Em Abril, três horas após o nascimento do seu segundo filho, Billy, os médicos alertaram Kimmel que o bebé tinha de ser operado com urgência por uma má-formação cardíaca, uma intervenção extremamente custosa e coberta pelo seu seguro. No seu programa nocturno diário, o apresentador contou, muito emocionado, o calvário dessas horríveis horas de espera num hospital de Los Angeles e, desde então, tornou-se num verdadeiro apoiante do “Obamacare”.

Sendo um homem rico, Jimmy Kimmel poderia pagar o que fosse necessário para curar o filho. Porém, o incidente teve a virtude de o sensibilizar para a importância das protecções previstas na lei gizada por Barack Obama para os mais pobres. Nesse sentido, traçou uma linha vermelha para qualquer potencial reforma da cobertura de saúde: O futuro sistema permitirá que os pais menos abastados possam curar os filhos caso enfrentem um problema similar? Tinha nascido a “prova Jimmy Kimmel”.

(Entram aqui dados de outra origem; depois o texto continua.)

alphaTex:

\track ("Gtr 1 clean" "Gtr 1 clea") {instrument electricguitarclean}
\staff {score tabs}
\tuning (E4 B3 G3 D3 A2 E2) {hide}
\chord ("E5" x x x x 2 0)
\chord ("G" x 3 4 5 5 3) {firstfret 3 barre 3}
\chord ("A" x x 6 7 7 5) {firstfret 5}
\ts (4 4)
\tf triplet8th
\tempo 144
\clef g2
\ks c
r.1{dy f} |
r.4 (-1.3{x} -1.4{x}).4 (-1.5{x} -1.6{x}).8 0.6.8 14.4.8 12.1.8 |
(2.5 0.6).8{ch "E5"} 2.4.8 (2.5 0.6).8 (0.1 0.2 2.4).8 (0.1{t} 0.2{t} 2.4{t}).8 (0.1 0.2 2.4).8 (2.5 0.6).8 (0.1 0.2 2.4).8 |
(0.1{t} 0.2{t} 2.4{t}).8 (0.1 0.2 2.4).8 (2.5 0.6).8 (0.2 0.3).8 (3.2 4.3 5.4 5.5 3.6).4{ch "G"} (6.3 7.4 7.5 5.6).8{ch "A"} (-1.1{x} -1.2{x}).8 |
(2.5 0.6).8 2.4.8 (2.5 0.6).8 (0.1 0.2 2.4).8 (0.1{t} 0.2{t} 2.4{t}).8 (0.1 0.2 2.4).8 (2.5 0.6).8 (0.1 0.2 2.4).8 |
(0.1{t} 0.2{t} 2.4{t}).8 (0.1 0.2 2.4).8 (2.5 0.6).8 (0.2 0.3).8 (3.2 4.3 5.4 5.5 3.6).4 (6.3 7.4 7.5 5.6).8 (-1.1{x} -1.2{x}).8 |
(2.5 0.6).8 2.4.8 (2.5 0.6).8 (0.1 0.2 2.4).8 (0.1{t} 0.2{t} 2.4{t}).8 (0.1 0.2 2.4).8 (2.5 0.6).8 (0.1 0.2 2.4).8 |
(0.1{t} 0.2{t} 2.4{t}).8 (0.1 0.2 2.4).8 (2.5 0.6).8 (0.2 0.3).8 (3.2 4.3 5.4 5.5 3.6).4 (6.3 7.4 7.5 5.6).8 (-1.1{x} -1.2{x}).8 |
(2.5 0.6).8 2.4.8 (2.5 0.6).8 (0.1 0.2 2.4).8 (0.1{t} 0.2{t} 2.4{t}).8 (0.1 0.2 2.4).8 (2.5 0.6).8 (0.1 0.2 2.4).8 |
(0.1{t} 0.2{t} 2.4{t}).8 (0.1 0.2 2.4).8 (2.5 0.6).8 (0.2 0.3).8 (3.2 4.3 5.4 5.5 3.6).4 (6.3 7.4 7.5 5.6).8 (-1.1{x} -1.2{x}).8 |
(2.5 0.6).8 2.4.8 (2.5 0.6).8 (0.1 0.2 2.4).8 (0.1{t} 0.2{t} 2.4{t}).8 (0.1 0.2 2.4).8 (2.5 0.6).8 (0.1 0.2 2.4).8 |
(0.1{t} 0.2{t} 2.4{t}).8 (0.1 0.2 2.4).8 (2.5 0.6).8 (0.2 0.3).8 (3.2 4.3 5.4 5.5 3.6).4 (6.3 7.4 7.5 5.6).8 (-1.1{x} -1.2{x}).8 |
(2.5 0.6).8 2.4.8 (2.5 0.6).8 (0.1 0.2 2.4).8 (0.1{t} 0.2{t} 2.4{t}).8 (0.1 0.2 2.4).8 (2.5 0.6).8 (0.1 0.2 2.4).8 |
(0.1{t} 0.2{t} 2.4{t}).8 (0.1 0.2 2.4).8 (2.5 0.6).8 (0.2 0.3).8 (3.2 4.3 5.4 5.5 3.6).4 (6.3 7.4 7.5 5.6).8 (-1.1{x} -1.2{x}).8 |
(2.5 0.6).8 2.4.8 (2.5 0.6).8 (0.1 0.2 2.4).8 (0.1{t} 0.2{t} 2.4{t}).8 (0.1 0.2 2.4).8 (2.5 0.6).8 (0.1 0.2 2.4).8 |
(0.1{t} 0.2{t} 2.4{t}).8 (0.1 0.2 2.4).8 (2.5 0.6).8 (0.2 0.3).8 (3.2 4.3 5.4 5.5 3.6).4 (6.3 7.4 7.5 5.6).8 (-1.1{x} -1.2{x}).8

Este tem sido o critério usado para avaliar o plano republicano que visa substituir parcialmente a lei de saúde de Obama, actualmente em discussão no Congresso. Segundo Kimmel, os republicanos não passaram nessa prova.

Desde democratas, médicos, associações de doentes e aposentados, companhias de seguros, governadores e inclusive a alguns legisladores republicanos, não faltam opositores ao projecto da Administração Trump, no entanto, nenhum deles goza da popularidade e força de uma estrela de televisão vista todas as noites por dois milhões de espectadores, e cujos monólogos são partilhados em massa no Facebook e repetidos nos canais de notícias como parte do debate.

Na semana passada, a “cruzada” de Jimmy Kimmel chegou ao ponto do apresentador acusar publicamente um senador republicano co-autor do projecto de reforma de ter traído a sua palavra, o que provocou uma onda de reacções. Em Maio, Bill Cassidy, senador de Luisiana, prometeu que nunca apoiaria uma lei que limite os valores de reembolsos por paciente, direito assegurado pelo “Obamacare” e que é crucial no caso das cirurgias com recém-nascidos, que podem custar centenas de milhares de dólares.

Porém, a actual proposta republicana abriria caminho para deixar essa protecção em risco. “Mentiu, a olhar para os meus olhos”, disse Kimmel, referindo-se a Bill Cassidy.

Desde então, o apresentador passou a ser visto quase como um líder da oposição. Dos congressistas até ao próprio Vice-Presidente, a pergunta que inevitavelmente se ouve numa entrevista é: E a prova Kimmel?

“Lamento que ele não entenda”, retorquiu o senador Cassidy, entrevistado na CNN.

“Ah, está bem, eu não entendo porque sou só um apresentador de televisão?”, replicou Kimmel na quarta-feira, dedicando uma nova parte do seu programa ao assunto. “Esta é a pior proposta de reforma de saúde que existe”, insistiu.

Mike Pence, Vice-Presidente, foi questionado sobre a “prova Kimmel”, tal como a porta-voz da Casa Branca e outros senadores. Lindsey Graham, um desses senadores, acusou o apresentador de ter “engolido” elementos do discurso democrata.

A “Fox News”, rede favorita dos conservadores e de Donald Trump, também se envolveu na polémica. Brian Kilmeade, um dos apresentadores do programa matinal “Fox & Friends”, insinuou que Kimmel tinha segundas intenções políticas e criticou as “elites de Hollywood” por “empurrarem as suas políticas para o resto do país”.

“O meu filho fez uma cirurgia de coração aberto e precisa de fazer mais duas, por isso, aprendi que há crianças sem seguro na mesma situação. Essa história não me beneficia em nada, Brian, seu impostor desprezível”, criticou Kimmel.

A votação do projecto de lei republicano no Senado está programada para esta semana.